Javier Ramos hat viele Kunden wie Carmen. Sein Fischladen ist in Zeiten von Corona nur noch ein paar Stunden pro Tag geöffnet. Aber ganz dicht machen will er nicht. Javier führt das Geschäft in der vierten Generation. Ein Familienunternehmen, seit 1936 im Viertel. Er kennt fast alle Kunden persönlich – undenkbar, sie jetzt im Stich zu lassen: "Wir sind hier im Viertel wie eine Familie. Viele haben mich schon gekannt, als ich noch klein war. Wir duzen uns, und in der Situation jetzt ist es wichtig, auch mal einen Schwatz zu halten und für gute Laune zu sorgen."


Und für die, die gar nicht mehr kommen können, gibt es Javiers Gehilfe Kike. Er macht sich auf die Mittagstour zum Ausliefern. An einen alten Herrn zum Beispiel, der um die Ecke lebt und der kein Fleisch verträgt. Heute hat Kike eine Portion Seehecht für ihn. Auf dem Tisch im Hausflur liegt schon das Trinkgeld. "Er ist ein sehr guter Kunde, der eigentlich jeden Tag Fisch kauft. Und für Menschen wie ihn bieten wir diesen Service – irgendetwas müssen sie ja essen", sagt Kike Álvarez.
Bis 14.30 Uhr ist der Laden geöffnet. Danach gibt es sowieso nichts mehr zu verkaufen – die Lieferungen aus Frankreich und Marokko sind komplett eingestellt. Bis Mai, sagt Javier, kommt er so noch halbwegs über die Runden. Danach wird es eng.

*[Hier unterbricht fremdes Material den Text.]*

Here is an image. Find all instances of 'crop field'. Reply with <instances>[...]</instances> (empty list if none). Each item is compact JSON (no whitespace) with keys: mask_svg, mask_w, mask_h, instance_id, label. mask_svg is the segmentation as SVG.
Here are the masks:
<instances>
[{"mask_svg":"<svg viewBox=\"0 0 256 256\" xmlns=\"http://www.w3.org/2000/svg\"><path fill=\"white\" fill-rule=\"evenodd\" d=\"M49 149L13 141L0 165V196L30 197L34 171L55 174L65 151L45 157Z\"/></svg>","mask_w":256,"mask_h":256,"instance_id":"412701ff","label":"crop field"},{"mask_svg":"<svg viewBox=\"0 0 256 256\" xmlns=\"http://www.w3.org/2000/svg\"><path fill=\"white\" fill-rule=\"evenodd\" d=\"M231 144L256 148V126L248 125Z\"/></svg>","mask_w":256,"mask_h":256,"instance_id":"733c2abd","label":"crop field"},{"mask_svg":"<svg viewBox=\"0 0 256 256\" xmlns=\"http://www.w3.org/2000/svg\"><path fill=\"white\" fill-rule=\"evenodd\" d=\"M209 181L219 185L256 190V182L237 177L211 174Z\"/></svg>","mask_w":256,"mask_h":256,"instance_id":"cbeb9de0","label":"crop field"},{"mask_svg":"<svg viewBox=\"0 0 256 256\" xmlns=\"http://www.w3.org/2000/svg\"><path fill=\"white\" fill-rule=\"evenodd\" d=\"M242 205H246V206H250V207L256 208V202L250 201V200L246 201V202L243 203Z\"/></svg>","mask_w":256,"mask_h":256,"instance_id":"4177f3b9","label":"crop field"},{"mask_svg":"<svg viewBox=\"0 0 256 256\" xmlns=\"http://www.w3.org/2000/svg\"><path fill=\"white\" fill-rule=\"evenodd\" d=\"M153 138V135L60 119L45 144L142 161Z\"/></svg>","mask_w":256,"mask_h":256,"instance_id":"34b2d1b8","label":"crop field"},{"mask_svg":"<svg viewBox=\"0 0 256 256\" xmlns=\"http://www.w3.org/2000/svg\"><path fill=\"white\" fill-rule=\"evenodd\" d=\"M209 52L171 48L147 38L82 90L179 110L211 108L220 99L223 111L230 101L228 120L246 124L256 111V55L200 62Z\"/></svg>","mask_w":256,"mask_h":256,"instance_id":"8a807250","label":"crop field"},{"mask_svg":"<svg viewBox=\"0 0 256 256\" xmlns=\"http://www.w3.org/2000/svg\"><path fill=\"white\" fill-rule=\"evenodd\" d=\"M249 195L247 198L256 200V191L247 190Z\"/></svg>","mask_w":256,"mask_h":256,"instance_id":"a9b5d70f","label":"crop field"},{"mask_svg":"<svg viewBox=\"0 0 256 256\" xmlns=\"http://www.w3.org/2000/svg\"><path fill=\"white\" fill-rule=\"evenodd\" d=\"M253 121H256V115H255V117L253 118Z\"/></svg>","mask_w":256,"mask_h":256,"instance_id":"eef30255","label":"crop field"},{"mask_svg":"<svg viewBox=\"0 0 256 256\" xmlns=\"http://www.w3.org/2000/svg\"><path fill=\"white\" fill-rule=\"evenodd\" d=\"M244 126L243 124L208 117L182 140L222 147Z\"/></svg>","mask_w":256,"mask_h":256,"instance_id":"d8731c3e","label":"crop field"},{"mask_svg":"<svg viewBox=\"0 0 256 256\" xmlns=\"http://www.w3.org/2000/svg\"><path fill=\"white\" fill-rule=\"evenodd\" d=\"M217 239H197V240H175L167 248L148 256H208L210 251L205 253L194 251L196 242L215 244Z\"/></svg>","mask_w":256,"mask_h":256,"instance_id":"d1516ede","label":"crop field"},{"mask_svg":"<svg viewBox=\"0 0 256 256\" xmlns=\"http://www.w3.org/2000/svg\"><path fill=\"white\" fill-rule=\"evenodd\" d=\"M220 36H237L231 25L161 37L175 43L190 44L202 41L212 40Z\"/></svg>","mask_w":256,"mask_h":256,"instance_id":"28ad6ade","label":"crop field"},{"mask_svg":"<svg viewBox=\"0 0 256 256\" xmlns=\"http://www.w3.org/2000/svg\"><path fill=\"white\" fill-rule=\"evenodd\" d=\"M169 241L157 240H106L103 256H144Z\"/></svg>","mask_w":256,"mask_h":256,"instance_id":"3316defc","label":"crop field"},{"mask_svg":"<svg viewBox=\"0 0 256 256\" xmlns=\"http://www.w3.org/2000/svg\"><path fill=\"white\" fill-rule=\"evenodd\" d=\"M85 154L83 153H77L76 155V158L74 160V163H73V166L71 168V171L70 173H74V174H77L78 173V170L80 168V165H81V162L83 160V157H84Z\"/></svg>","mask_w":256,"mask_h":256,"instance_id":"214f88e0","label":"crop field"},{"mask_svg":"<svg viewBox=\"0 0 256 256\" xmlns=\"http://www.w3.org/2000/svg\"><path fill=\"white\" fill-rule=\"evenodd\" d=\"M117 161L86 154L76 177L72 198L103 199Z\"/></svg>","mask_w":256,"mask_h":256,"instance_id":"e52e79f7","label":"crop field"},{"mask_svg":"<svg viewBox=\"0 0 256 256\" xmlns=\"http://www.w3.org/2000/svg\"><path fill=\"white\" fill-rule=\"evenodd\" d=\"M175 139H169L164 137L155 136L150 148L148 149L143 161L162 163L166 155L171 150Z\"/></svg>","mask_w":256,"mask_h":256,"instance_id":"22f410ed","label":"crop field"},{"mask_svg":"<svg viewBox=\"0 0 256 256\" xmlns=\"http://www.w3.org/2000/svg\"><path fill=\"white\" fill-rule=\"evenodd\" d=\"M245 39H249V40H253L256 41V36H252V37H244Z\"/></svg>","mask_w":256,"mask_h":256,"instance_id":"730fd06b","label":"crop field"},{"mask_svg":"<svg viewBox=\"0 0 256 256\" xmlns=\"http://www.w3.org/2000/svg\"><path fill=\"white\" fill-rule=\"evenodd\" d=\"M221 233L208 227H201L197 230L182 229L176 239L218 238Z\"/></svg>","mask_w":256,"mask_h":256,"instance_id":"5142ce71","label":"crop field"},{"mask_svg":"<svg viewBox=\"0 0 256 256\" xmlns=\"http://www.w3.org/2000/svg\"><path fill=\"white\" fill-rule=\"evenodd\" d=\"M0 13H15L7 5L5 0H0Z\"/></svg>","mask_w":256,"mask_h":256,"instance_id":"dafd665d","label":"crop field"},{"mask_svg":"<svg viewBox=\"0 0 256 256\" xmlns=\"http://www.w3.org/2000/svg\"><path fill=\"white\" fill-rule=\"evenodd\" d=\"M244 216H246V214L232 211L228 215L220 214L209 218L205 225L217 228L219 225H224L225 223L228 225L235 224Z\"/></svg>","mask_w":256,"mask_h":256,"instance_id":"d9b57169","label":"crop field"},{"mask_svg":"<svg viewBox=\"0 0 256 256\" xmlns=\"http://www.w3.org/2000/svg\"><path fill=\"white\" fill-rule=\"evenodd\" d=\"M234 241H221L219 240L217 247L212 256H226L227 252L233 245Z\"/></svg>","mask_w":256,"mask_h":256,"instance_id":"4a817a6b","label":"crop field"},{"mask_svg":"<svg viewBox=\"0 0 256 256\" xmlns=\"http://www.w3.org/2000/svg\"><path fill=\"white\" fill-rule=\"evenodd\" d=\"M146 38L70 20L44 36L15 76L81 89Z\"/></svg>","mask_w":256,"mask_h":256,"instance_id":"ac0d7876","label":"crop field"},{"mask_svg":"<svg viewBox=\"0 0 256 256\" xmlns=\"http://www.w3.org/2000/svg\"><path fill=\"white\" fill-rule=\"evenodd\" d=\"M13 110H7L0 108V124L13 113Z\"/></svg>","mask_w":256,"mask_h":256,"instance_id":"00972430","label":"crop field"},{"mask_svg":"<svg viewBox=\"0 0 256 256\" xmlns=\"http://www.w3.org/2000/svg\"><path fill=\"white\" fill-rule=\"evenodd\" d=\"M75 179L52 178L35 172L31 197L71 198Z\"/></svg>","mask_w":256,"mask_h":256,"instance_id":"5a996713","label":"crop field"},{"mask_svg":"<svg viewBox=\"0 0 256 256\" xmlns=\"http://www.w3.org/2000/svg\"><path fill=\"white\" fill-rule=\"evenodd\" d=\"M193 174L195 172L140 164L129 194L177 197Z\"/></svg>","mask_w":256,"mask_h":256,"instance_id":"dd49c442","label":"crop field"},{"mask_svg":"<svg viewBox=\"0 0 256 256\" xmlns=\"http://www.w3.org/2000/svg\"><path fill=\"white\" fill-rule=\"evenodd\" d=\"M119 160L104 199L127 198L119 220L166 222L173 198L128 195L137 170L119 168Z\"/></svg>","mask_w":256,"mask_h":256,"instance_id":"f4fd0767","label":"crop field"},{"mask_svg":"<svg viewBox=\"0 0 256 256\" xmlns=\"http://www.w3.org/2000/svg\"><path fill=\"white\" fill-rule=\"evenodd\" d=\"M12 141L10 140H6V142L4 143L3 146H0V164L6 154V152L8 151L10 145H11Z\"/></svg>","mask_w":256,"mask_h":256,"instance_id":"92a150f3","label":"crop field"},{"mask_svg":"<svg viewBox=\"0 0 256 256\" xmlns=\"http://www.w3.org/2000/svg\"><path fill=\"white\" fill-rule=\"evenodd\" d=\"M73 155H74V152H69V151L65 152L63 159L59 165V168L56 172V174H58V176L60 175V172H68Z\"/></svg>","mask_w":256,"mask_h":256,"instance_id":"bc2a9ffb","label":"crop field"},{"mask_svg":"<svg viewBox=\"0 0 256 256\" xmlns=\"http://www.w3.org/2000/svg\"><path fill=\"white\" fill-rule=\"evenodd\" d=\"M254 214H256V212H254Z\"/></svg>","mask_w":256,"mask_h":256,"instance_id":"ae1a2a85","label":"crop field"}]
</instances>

Für Spanier heißt Leben: draußen sein, Zusammensein mit anderen. Und weil das jetzt nun mal nicht mehr geht, machen sie sich eben auf Distanz Mut. Polizisten in Madrid fahren nach der Schicht vors Krankenhaus – Polizeisirenen an für Ärzte, Ärztinnen, Pfleger und Krankenschwestern. Und die revanchieren sich mit einer Gesangseinlage. "Resistiré" – eine etwas angestaubte Pop-Hymne, die plötzlich wieder in Mode ist. "Resistiré" heißt: "Ich halte durch".

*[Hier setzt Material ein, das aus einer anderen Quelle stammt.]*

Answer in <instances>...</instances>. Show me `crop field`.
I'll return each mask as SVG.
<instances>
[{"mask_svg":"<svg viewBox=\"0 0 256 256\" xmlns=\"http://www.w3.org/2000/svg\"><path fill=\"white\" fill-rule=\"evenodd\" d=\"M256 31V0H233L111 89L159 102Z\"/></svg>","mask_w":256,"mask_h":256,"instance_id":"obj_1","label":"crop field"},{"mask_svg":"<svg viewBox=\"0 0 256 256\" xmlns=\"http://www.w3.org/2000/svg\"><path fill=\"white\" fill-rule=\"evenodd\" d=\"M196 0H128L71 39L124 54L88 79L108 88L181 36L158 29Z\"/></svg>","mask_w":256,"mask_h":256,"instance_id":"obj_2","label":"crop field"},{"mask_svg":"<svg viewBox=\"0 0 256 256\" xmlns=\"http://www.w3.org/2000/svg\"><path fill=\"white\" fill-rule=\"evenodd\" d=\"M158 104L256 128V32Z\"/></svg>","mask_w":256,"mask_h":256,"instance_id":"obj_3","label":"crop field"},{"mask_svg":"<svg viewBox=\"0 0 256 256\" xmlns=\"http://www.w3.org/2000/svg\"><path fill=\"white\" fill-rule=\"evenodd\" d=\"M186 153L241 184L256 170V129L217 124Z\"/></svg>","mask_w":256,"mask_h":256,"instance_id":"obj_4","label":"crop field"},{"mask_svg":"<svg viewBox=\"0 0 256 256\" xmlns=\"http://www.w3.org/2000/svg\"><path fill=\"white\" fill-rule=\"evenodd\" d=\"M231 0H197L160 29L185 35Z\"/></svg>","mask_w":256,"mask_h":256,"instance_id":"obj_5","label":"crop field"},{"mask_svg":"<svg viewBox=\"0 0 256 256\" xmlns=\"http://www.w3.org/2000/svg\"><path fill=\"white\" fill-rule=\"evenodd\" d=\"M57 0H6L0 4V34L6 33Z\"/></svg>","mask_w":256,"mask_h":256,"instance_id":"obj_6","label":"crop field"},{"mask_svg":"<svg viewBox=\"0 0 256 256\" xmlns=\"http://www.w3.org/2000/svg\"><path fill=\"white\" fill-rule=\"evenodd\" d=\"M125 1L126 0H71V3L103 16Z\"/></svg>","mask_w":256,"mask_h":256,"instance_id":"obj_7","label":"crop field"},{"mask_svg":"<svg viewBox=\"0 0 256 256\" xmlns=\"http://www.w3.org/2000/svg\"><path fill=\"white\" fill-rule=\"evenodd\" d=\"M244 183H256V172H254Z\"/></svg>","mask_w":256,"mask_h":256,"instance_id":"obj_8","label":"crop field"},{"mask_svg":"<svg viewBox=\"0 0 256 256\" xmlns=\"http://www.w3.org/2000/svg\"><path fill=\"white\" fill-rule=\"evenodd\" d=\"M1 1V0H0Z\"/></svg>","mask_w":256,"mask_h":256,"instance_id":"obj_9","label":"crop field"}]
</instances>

Tapas-Essen in einer Videokonferenz

Mehrere Frauen in einer Videokonferenz.
Gegen den Lagerkoller hilft ein kleines Stück aus dem alten Leben. | Bild: NDR

Sofia Cabral hat für ihre Freundinnen ein gemeinsames Tapas-Essen organisiert. Die "Copita", das Gläschen nach Feierabend, fehlt allen schrecklich – sie arbeiten jetzt nur noch von zu Hause. Gegen den Lagerkoller hilft ein kleines Stück aus dem alten Leben. Schinken, Rotwein – alles wie sonst, nur angestoßen wird per Videokonferenz. "So eine Ausgangssperre ist für alle hart – aber für uns Spanier ist es eine echte Feuerprobe. Es ist jetzt nicht dasselbe per Video, aber wir kommen uns schon ziemlich nah. Zusammen essen gehen, mal über was anderes reden als die Arbeit – das fehlt", sagen die drei Frauen.

Carmen Garrido ist lieber auf ihrer Terrasse – da ist man den Nachbarn irgendwie näher. Und es gibt was zu feiern. Virgilio aus dem Nebenhaus hat Geburtstag. In normalen Zeiten hätten sie bei ihm oben ein Gläschen geleert. Aber jetzt muss es halt mal so gehen – ist ja nicht für immer. "Du wirst schon sehen: Wenn wir wieder raus dürfen, machen wir ordentlich Krach. Wir Spanier sind ja gerne laut", sagt Carmen.

Man muss einfach rückwärts zählen, sagen sich die Nachbarn. Jeder Tag, der vorbeigeht, ist ein Tag weniger Ausgangssperre. Und irgendwann werden sie schon noch kommen – die Zeiten, in denen Madrid wieder ganz die alte ist.